-- start QUOTED TEXT --

SUPREME COURT OF THE STATE OF NEW YORK
Appellate Division, Fourth Judicial Department
1172
CA 15-00125
PRESENT: SCUDDER, P.J., CENTRA, CARNI, WHALEN, AND DEJOSEPH, JJ.
LISA KELLEY AND KEITH FLEURY, AS PARENTS AND
NATURAL GUARDIANS OF KATLYN FLEURY, AN INFANT,
CLAIMANTS-APPELLANTS,
V MEMORANDUM AND ORDER
STATE OF NEW YORK, DEFENDANT-RESPONDENT.
(CLAIM NO. 118050.)
HANCOCK ESTABROOK, LLP, SYRACUSE (JANET D. CALLAHAN OF COUNSEL), FOR
CLAIMANTS-APPELLANTS.
ERIC T. SCHNEIDERMAN, ATTORNEY GENERAL, ALBANY (JONATHAN D. HITSOUS OF
COUNSEL), FOR DEFENDANT-RESPONDENT.
Appeal from an order of the Court of Claims (Nicholas V. Midey,
Jr., J.), entered April 2, 2014. The order granted in part
defendant’s motion for summary judgment.
It is hereby ORDERED that the order so appealed from is
unanimously affirmed without costs.
Memorandum: Claimants commenced this action seeking damages for
injuries sustained by their 15-year-old daughter when the vehicle in
which she was a passenger collided with a minivan at an intersection
in the Town of Cicero. The intersection was controlled by a flashing
yellow signal for traffic on State Route 11 and a flashing red signal
for traffic on Mud Mill Road. Prior to the accident, in 1996, the New
York State Department of Transportation (DOT) determined that a
flashing light should be installed at the intersection. Thereafter,
in 1998, 2000, 2005, and 2007, the DOT determined that the flashing
signal was still appropriate and that a three-color signal was not
necessary. After a study in March 2009, however, the DOT determined
that a three-color signal was needed. Despite this approval, the
three-color signal was not installed prior to the subject accident,
which occurred on May 20, 2009.

-- end QUOTED TEXT --
-- start SUPPLIED RECORDS --

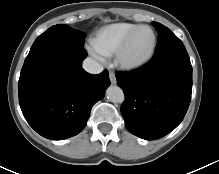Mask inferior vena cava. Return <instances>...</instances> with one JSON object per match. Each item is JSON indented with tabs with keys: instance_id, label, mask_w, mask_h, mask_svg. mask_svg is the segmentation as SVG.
Returning <instances> with one entry per match:
<instances>
[{
	"instance_id": "obj_1",
	"label": "inferior vena cava",
	"mask_w": 219,
	"mask_h": 174,
	"mask_svg": "<svg viewBox=\"0 0 219 174\" xmlns=\"http://www.w3.org/2000/svg\"><path fill=\"white\" fill-rule=\"evenodd\" d=\"M83 68L91 74H99L103 70L102 65L92 58H86L83 61Z\"/></svg>"
}]
</instances>
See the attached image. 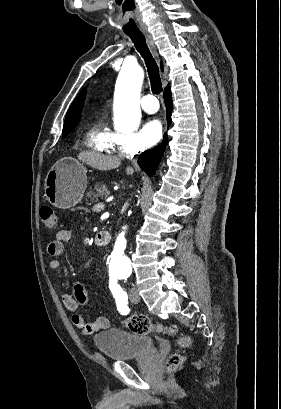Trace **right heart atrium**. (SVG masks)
Instances as JSON below:
<instances>
[{"label":"right heart atrium","mask_w":281,"mask_h":409,"mask_svg":"<svg viewBox=\"0 0 281 409\" xmlns=\"http://www.w3.org/2000/svg\"><path fill=\"white\" fill-rule=\"evenodd\" d=\"M126 119V128L129 132L127 135H118V143L129 152H138L144 148L138 134L132 135L131 131L136 130L140 122L139 115H123Z\"/></svg>","instance_id":"1"}]
</instances>
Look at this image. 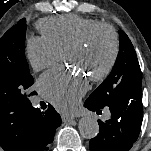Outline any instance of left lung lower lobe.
Masks as SVG:
<instances>
[{
    "mask_svg": "<svg viewBox=\"0 0 151 151\" xmlns=\"http://www.w3.org/2000/svg\"><path fill=\"white\" fill-rule=\"evenodd\" d=\"M84 105L101 113V109L88 100ZM108 107L111 118L105 122L98 121L100 131L90 140V151H129L139 136L142 124L141 86L131 87L118 103Z\"/></svg>",
    "mask_w": 151,
    "mask_h": 151,
    "instance_id": "left-lung-lower-lobe-1",
    "label": "left lung lower lobe"
}]
</instances>
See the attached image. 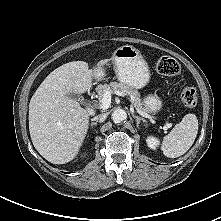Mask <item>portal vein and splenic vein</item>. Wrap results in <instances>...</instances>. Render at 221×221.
Masks as SVG:
<instances>
[{"label": "portal vein and splenic vein", "mask_w": 221, "mask_h": 221, "mask_svg": "<svg viewBox=\"0 0 221 221\" xmlns=\"http://www.w3.org/2000/svg\"><path fill=\"white\" fill-rule=\"evenodd\" d=\"M111 92L110 91H106L103 98L101 99L100 103L98 104V108L102 109V110H106L109 108L110 104H111ZM115 94L123 96L124 94H122L121 92H115ZM137 112L145 117V118H152L150 115H148L147 113L137 109ZM172 126L171 123H167L166 124V128H170Z\"/></svg>", "instance_id": "18ae733b"}]
</instances>
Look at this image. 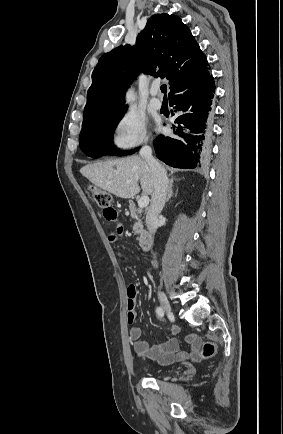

-- end SUPPLIED RECORDS --

AIM: Reproduce the court memorandum above word for word, beginning at "HANCOCK ESTABROOK, LLP, SYRACUSE" and stopping after "COUNSEL), FOR DEFENDANT-RESPONDENT.".

TASK RESULT:
HANCOCK ESTABROOK, LLP, SYRACUSE (JANET D. CALLAHAN OF COUNSEL), FOR
CLAIMANTS-APPELLANTS.
ERIC T. SCHNEIDERMAN, ATTORNEY GENERAL, ALBANY (JONATHAN D. HITSOUS OF
COUNSEL), FOR DEFENDANT-RESPONDENT.